Nutritional Benefits
- Shrimp is high in protein and low in fat.
- Bell peppers and tomatoes provide essential vitamins like vitamin C and antioxidants.
- Garlic and onion are rich in flavor and beneficial for heart health.
Dietary Information
- Gluten-free: Yes (check tomato paste and cheese ingredients to confirm).
- Dairy-free: Use a dairy-free cheese alternative or omit cheese.
Nutritional Facts (per serving, assuming 4 servings)
- Calories: 220
- Protein: 18 g
- Carbohydrates: 10 g
- Fat: 12 g
- Fiber: 2 g
Storage Tips
- Refrigeration: Store leftovers in an airtight container for up to 2 days. Reheat in a skillet or microwave before serving.
- Freezing: Not recommended due to the texture of the shrimp and vegetables.
Why You’ll Love This Recipe
- Quick and easy to prepare, making it perfect for busy weeknights.
- Packed with nutritious ingredients and vibrant flavors.
- Versatile and customizable to suit your taste preferences.
- A balanced dish with protein, veggies, and cheesy goodness.
Conclusion
This Garlic Shrimp Stir-Fry with Vegetables and Cheese is a delightful blend of flavors and textures. It’s a simple yet impressive dish that you can whip up in no time. Whether served as a light meal or an appetizer, this recipe will leave everyone asking for seconds!
Frequently Asked Questions (FAQs)
- Can I use raw shrimp?
Yes, cook raw shrimp for 4-5 minutes until they turn pink and opaque. - What cheese works best for this recipe?
Mozzarella, cheddar, or Parmesan are great options for a cheesy finish. - Can I use frozen shrimp?

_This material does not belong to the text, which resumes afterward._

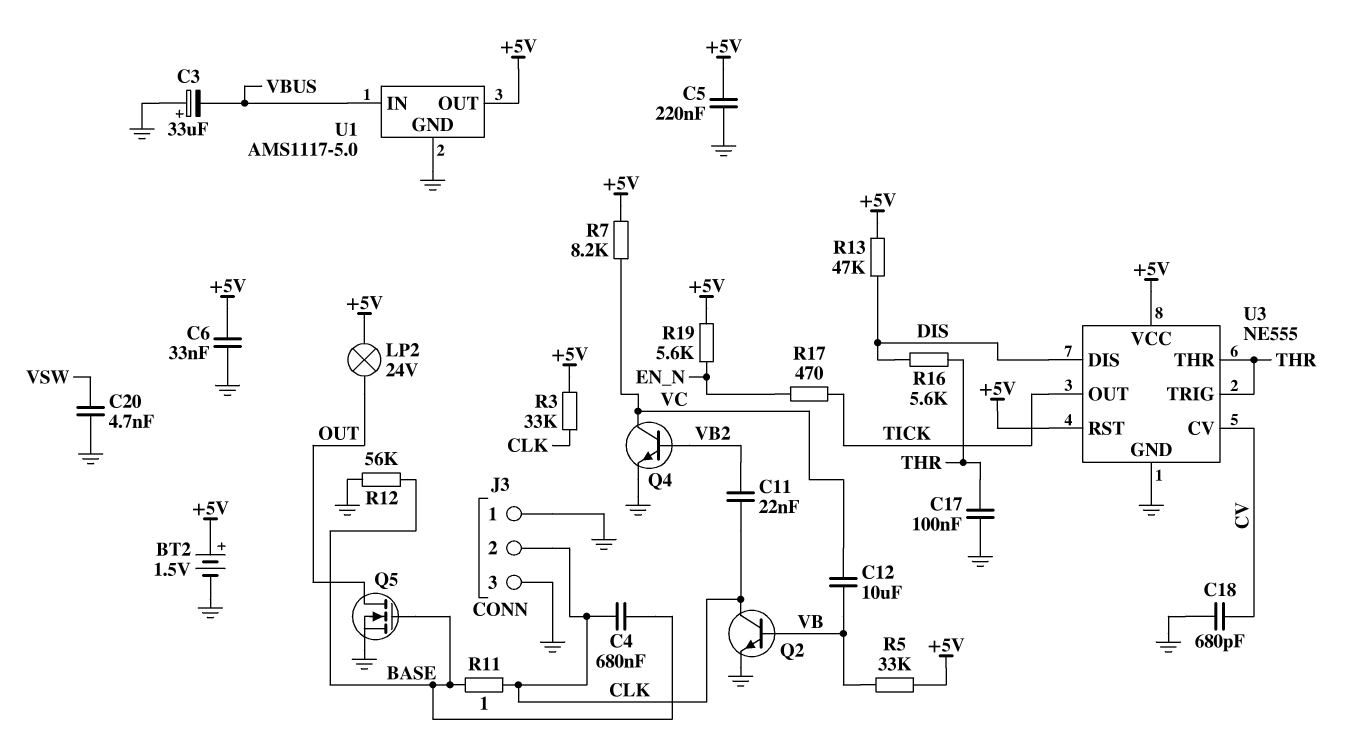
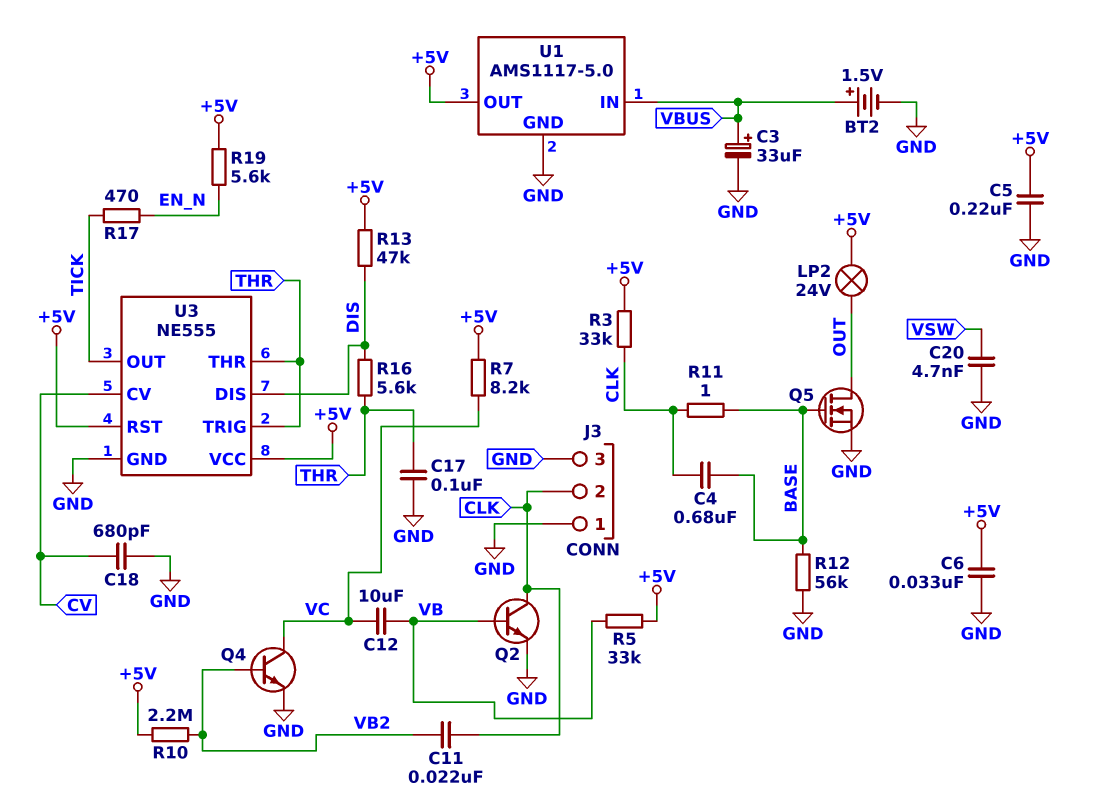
BT2: 1.5V (plus +5V, minus GND) -> 1.5V (plus VBUS, minus GND)
C3: 33uF (plus GND, minus VBUS) -> 33uF (plus VBUS, minus GND)
R10: none -> 2.2M (+5V, VB2)

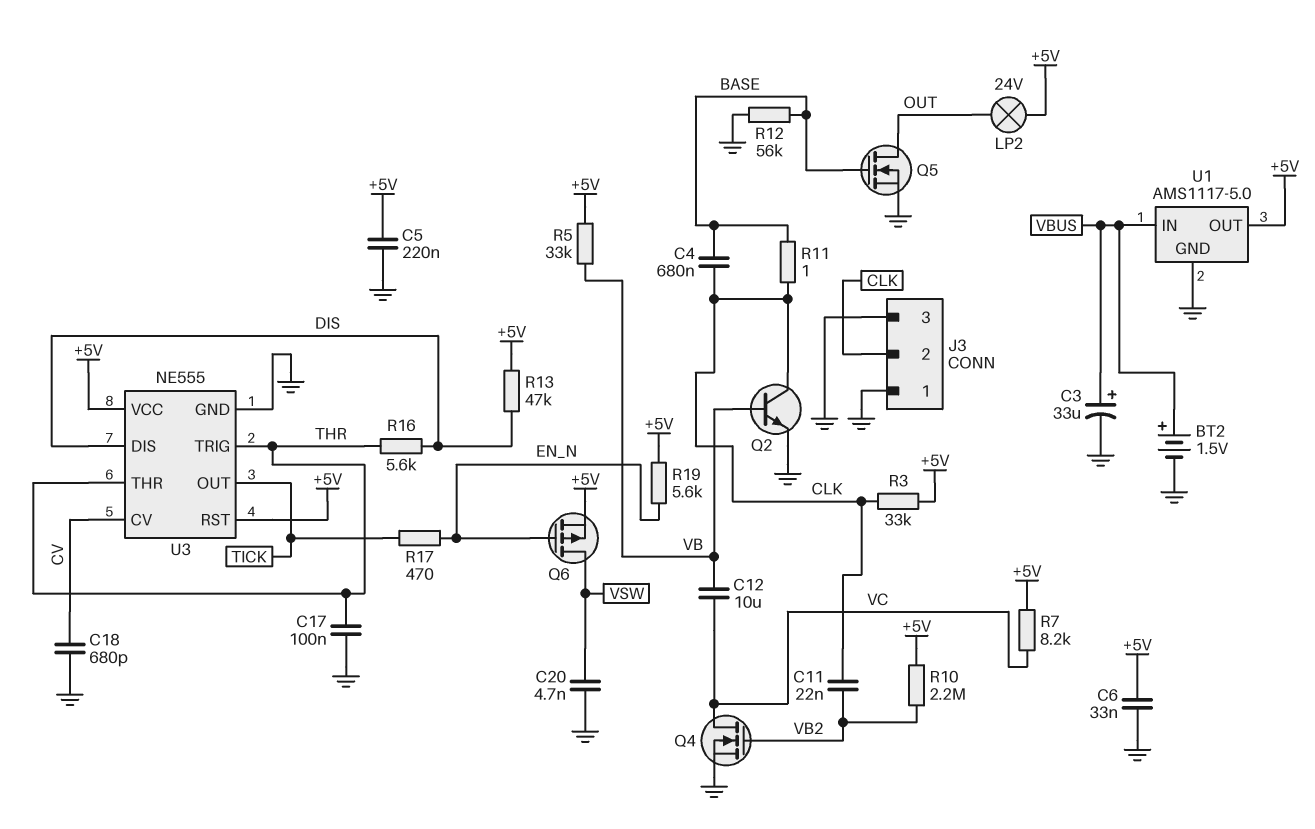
Q4: NPN (B VB2, C VC, E GND) -> NMOS (G VB2, D VC, S GND)
Q6: none -> PMOS (G EN_N, D VSW, S +5V)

Yes, thaw and pat dry before cooking to remove excess moisture. - What other vegetables can I add?
Zucchini, mushrooms, or spinach make excellent additions. - How do I make it spicier?
Add chili flakes, cayenne pepper, or a splash of hot sauce. - Can I omit the cheese?
Yes, the dish is flavorful even without cheese. - How do I store leftovers?
Keep in an airtight container in the refrigerator for up to 2 days. - What can I serve this with?
Rice, quinoa, pasta, or crusty bread complement this dish beautifully. - Can I use canned tomatoes instead of fresh?
Yes, canned diced tomatoes are a convenient substitute. - How do I prevent shrimp from becoming rubbery?
Avoid overcooking; shrimp only need 2-3 minutes if pre-cooked or 4-5 minutes if raw.